# TRY IT
Copy out each line below containing "that".

# Stored data
--- START ---

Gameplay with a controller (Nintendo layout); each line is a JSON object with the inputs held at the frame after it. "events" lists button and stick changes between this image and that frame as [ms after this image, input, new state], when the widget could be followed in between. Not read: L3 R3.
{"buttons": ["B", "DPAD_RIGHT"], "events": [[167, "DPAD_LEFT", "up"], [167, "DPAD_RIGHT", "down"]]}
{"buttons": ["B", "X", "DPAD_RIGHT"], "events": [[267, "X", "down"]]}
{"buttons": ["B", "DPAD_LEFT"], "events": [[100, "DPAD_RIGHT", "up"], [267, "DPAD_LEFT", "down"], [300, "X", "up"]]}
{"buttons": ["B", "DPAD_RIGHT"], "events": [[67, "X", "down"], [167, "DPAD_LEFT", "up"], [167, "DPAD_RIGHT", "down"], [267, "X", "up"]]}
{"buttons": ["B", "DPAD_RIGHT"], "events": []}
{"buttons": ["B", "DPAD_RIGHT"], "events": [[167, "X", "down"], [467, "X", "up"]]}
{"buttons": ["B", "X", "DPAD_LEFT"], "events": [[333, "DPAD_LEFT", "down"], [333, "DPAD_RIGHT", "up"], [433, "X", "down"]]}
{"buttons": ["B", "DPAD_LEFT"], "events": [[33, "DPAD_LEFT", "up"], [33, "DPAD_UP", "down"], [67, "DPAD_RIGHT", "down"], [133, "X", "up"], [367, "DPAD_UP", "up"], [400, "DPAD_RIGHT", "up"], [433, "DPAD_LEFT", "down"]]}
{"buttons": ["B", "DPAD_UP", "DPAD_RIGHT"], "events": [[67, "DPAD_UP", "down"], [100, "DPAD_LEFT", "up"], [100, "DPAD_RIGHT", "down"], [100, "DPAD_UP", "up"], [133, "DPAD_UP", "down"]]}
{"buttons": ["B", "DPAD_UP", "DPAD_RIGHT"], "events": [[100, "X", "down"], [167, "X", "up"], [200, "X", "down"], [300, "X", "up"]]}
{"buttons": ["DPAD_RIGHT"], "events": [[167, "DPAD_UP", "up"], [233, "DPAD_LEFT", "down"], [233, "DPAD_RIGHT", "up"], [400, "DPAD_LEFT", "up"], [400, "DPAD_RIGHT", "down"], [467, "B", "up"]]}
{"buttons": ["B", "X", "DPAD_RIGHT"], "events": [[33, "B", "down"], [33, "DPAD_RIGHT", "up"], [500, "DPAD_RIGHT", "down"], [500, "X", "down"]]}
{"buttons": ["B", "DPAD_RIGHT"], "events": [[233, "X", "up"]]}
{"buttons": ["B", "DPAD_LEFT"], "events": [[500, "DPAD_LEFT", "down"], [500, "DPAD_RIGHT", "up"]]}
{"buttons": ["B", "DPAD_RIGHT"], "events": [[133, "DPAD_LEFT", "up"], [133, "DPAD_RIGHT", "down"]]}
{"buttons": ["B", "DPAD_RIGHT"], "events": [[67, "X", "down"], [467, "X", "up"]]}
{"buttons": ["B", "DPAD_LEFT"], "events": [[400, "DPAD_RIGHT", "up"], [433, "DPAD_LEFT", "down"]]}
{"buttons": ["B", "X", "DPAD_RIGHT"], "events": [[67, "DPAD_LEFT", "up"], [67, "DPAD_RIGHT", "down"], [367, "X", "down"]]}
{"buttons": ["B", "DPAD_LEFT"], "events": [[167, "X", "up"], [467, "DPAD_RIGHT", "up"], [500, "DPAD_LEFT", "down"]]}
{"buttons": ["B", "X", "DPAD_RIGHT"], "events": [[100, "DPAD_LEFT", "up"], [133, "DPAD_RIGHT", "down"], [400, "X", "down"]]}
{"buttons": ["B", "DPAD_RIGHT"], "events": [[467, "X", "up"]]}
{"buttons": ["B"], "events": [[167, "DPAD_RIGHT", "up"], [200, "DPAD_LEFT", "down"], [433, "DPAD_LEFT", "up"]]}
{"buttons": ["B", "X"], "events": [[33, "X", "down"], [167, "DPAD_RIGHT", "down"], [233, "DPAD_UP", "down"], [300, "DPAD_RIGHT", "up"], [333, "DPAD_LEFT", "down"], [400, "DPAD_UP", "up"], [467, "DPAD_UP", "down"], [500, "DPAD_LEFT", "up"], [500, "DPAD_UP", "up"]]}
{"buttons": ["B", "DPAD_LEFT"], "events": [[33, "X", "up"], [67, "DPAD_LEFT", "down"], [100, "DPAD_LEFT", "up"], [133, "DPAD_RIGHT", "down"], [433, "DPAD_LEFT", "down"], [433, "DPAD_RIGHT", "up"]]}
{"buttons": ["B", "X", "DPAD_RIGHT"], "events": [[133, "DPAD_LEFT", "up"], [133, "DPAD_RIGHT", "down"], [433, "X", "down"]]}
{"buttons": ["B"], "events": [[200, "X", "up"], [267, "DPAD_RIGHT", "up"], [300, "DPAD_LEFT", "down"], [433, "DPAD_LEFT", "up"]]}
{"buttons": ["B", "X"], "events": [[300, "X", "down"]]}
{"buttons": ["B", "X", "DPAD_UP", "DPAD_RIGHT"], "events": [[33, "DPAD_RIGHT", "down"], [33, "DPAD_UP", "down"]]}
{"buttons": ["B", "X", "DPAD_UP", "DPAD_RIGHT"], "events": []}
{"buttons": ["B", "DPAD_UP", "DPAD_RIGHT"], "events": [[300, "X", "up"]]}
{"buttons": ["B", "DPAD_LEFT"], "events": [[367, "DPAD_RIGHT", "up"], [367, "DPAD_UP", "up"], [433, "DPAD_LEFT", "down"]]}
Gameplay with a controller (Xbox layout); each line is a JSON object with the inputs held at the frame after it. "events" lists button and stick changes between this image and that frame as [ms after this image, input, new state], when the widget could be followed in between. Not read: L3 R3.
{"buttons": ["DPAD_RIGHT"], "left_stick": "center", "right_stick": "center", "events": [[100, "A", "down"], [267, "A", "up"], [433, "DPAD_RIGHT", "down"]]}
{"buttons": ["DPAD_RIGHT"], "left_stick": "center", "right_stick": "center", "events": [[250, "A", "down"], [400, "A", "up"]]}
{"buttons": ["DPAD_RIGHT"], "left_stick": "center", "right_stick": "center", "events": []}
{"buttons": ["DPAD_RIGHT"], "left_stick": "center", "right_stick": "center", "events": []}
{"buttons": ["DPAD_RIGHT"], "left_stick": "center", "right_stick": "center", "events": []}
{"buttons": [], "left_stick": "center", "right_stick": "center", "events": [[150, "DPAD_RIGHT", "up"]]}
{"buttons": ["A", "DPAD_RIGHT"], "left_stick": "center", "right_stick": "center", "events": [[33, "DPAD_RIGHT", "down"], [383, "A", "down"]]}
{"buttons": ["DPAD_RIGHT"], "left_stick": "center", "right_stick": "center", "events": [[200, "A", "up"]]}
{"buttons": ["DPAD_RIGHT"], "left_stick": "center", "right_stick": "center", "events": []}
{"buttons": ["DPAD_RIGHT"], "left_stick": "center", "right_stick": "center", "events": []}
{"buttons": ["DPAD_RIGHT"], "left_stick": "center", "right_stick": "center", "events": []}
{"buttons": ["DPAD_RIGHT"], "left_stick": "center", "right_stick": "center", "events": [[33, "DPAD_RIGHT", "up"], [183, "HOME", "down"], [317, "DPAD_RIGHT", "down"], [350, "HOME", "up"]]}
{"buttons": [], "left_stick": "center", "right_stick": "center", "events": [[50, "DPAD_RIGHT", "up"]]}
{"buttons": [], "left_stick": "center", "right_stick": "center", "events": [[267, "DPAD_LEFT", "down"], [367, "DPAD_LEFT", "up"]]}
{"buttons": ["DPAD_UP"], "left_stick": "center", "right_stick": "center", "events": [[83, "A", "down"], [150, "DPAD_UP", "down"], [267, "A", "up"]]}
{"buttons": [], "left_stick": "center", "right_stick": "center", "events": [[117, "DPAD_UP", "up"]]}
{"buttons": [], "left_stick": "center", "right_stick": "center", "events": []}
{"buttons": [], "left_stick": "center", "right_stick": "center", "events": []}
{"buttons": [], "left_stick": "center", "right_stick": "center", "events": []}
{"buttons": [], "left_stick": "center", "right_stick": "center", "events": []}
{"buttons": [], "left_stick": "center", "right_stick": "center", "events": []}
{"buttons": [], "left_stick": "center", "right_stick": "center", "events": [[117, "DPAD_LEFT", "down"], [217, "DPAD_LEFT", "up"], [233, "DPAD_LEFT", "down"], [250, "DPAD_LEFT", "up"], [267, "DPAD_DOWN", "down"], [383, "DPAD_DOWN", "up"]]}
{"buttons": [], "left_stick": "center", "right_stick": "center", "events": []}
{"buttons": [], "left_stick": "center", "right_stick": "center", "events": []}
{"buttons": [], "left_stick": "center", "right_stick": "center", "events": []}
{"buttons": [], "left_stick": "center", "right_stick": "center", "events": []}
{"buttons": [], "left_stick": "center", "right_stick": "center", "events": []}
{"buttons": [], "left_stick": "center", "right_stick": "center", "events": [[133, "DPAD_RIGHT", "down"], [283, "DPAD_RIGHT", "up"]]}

--- END ---

# WRITTEN RESPONSE
Gameplay with a controller (Nintendo layout); each line is a JSON object with the inputs held at the frame after it. "events" lists button and stick changes between this image and that frame as [ms after this image, input, new state], when the widget could be followed in between. Not read: L3 R3.
Gameplay with a controller (Xbox layout); each line is a JSON object with the inputs held at the frame after it. "events" lists button and stick changes between this image and that frame as [ms after this image, input, new state], when the widget could be followed in between. Not read: L3 R3.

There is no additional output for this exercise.